* [Task details]:
Please count the lines in the rows below that contain the string "Company", treating uppercase and lowercase as different. Reply with the number alone.

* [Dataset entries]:

----

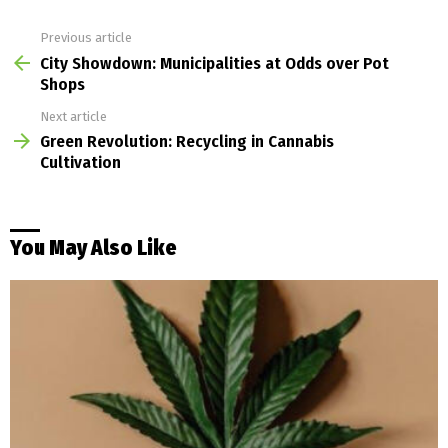
Previous article
See
more
City Showdown: Municipalities at Odds over Pot
Shops
Next article
Green Revolution: Recycling in Cannabis
Cultivation
You May Also Like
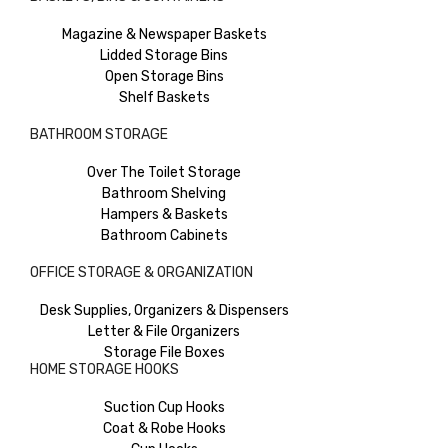
Magazine & Newspaper Baskets
Lidded Storage Bins
Open Storage Bins
Shelf Baskets
BATHROOM STORAGE
Over The Toilet Storage
Bathroom Shelving
Hampers & Baskets
Bathroom Cabinets
OFFICE STORAGE & ORGANIZATION
Desk Supplies, Organizers & Dispensers
Letter & File Organizers
Storage File Boxes
HOME STORAGE HOOKS
Suction Cup Hooks
Coat & Robe Hooks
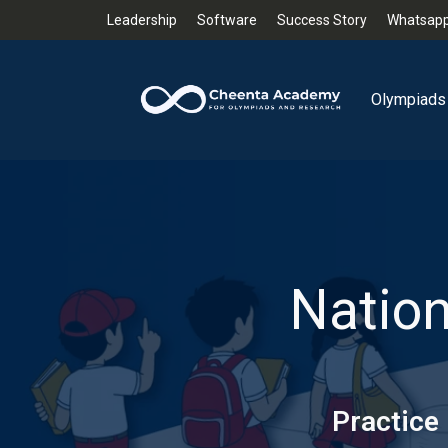
Leadership
Software
Success Story
Whatsapp
Olympiads
Nation
Practice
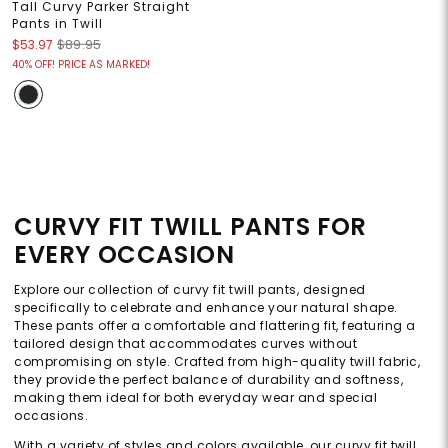
Tall Curvy Parker Straight
Pants in Twill
$53.97
$89.95
40% OFF! PRICE AS MARKED!
CURVY FIT TWILL PANTS FOR
EVERY OCCASION
Explore our collection of curvy fit twill pants, designed
specifically to celebrate and enhance your natural shape.
These pants offer a comfortable and flattering fit, featuring a
tailored design that accommodates curves without
compromising on style. Crafted from high-quality twill fabric,
they provide the perfect balance of durability and softness,
making them ideal for both everyday wear and special
occasions.
With a variety of styles and colors available, our curvy fit twill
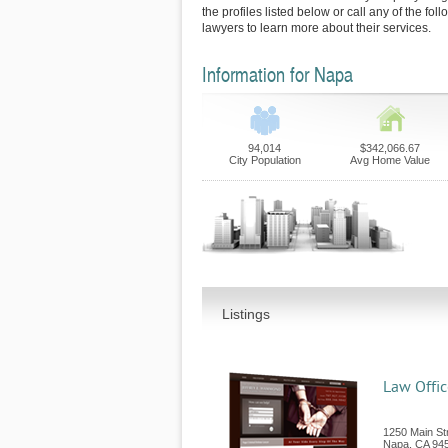
the profiles listed below or call any of the fo
lawyers to learn more about their services.
Information for Napa
94,014
$342,066.67
City Population
Avg Home Value
Listings
Law Offic
1250 Main Str
Napa
,
CA
94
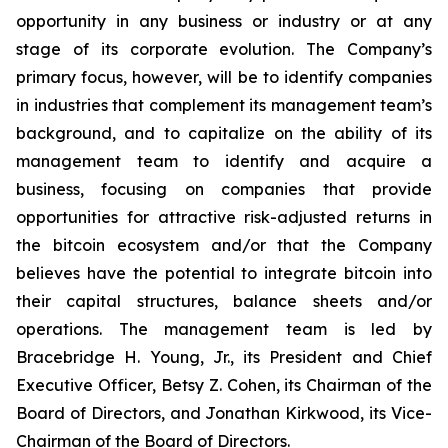
opportunity in any business or industry or at any
stage of its corporate evolution. The Company’s
primary focus, however, will be to identify companies
in industries that complement its management team’s
background, and to capitalize on the ability of its
management team to identify and acquire a
business, focusing on companies that provide
opportunities for attractive risk-adjusted returns in
the bitcoin ecosystem and/or that the Company
believes have the potential to integrate bitcoin into
their capital structures, balance sheets and/or
operations. The management team is led by
Bracebridge H. Young, Jr., its President and Chief
Executive Officer, Betsy Z. Cohen, its Chairman of the
Board of Directors, and Jonathan Kirkwood, its Vice-
Chairman of the Board of Directors.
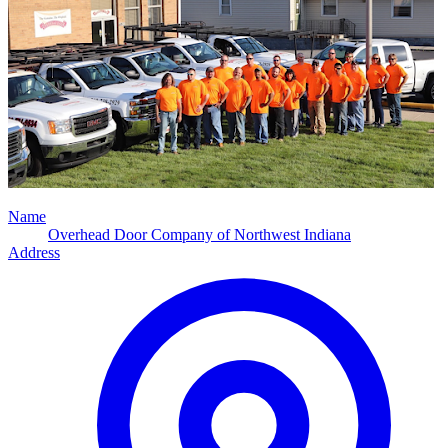
Name
Overhead Door Company of Northwest Indiana
Address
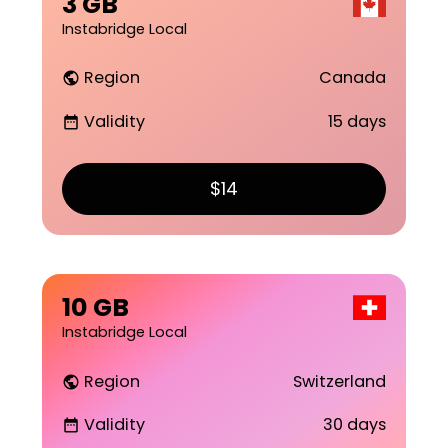
3 GB
Instabridge Local
Region
Canada
public
Validity
15 days
date_range
$14
10 GB
Instabridge Local
Region
Switzerland
public
Validity
30 days
date_range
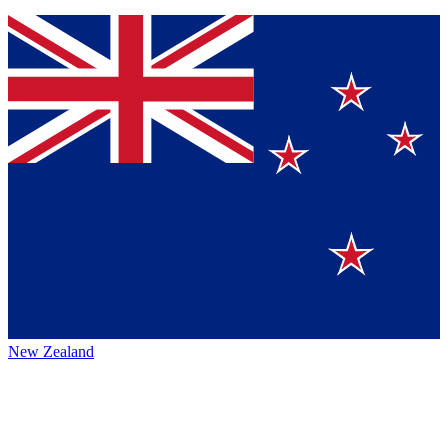
New Zealand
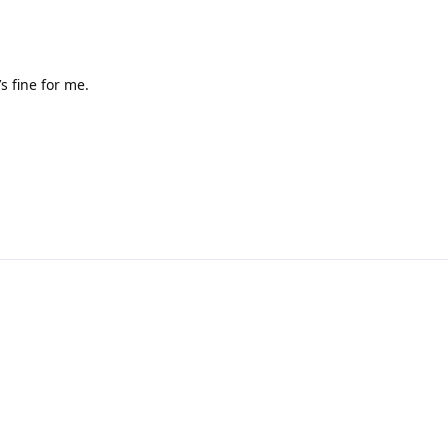
s fine for me.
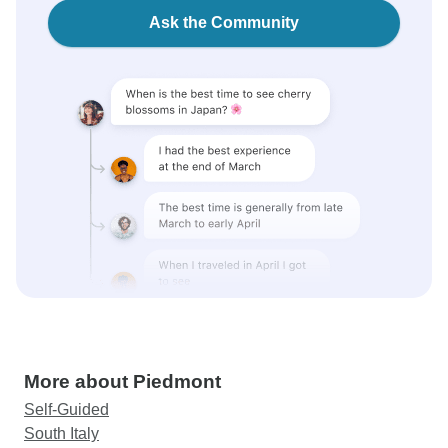
Ask the Community
More about Piedmont
Self-Guided
South Italy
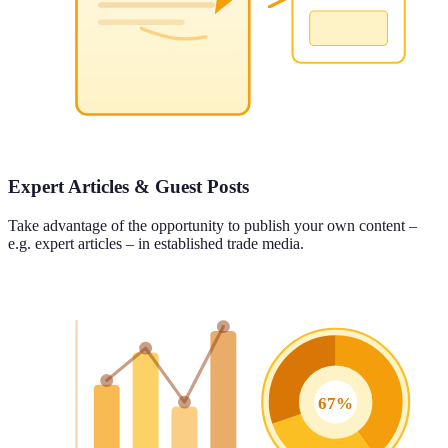
Expert Articles & Guest Posts
Take advantage of the opportunity to publish your own content –
e.g. expert articles – in established trade media.
67%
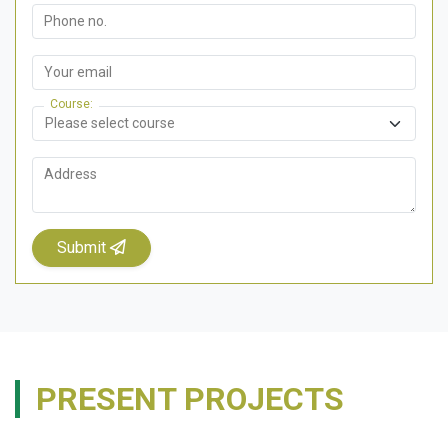
Phone no.
Your email
Course
Address
Submit
PRESENT PROJECTS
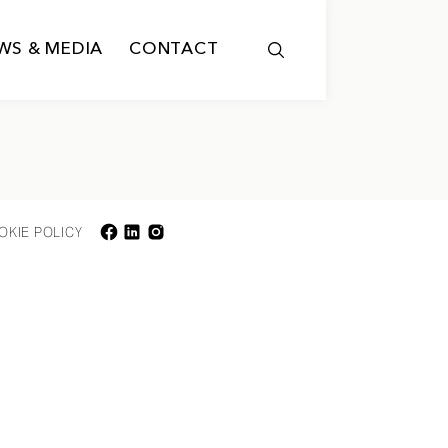
WS & MEDIA
CONTACT
OKIE POLICY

----

* [Exercise output]:
3